Some career officials at the EPA are deeply skeptical, and warn such an arrangement could create yet more ethics troubles for the agency.
The last time a regional EPA chief tried juggling work at the San Francisco headquarters with trips home to Southern California, federal investigators discovered some $69,000 in flights they said may have been inappropriately billed to taxpayers. That was during the late years of the George W. Bush administration. Feinstein reminded Pruitt about that investigation, and questioned if his EPA is heeding the lessons learned from it.
Stoker, a former Santa Barbara county supervisor who made his entry into politics in the 1980s as a strident opponent of a ballot measure limiting offshore oil development, did not return calls and emails.
A statement from the EPA said only, “Mike Stoker’s duty station is San Francisco.” Officials did not respond when asked multiple times if that is where he would be working.
Environmental groups joined Feinstein in expressing bewilderment that the region chief may keep living in Carpinteria, which is hours from even the Los Angeles office.
“You can’t do that job without face-to-face contact with the scientists, engineers, lawyers, and other professionals in Region 9’s office who do the heavy lifting,” said Eric Schaeffer, a former chief of civil enforcement at EPA who now runs the nonprofit Environmental Integrity Project. “Phoning it in is not going to work.”
Finding a leader for Region 9 was vexing for the Trump administration.
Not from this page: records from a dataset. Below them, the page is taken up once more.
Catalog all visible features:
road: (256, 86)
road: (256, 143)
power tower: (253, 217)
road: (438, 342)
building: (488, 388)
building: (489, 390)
One ally of industry after another rejected its overtures to lead the feisty office of career professionals who have little enthusiasm for the Trump agenda. The pay hardly compares to what potential recruits are making in the private sector, the cost of living in San Francisco is crushing and the neighbors are not particularly hospitable to folks carrying the “Make America Great Again” torch.
For such reasons, Stoker is a good fit. A Trump delegate at the 2016 Republican National Convention who delights in mocking liberals on social media, Stoker is a rare commodity on the California coast: a resilient Republican. Pruitt said he “understands the environmental challenges facing the region and will bring a wealth of experience and expertise to EPA.”
“He’s a bull wrangler, and that’s exactly what we need,” said Andy Caldwell, executive director of the Santa Barbara County Coalition of Labor, Agriculture and Business. He said Stoker is skilled at brokering deals among ?disparate interests.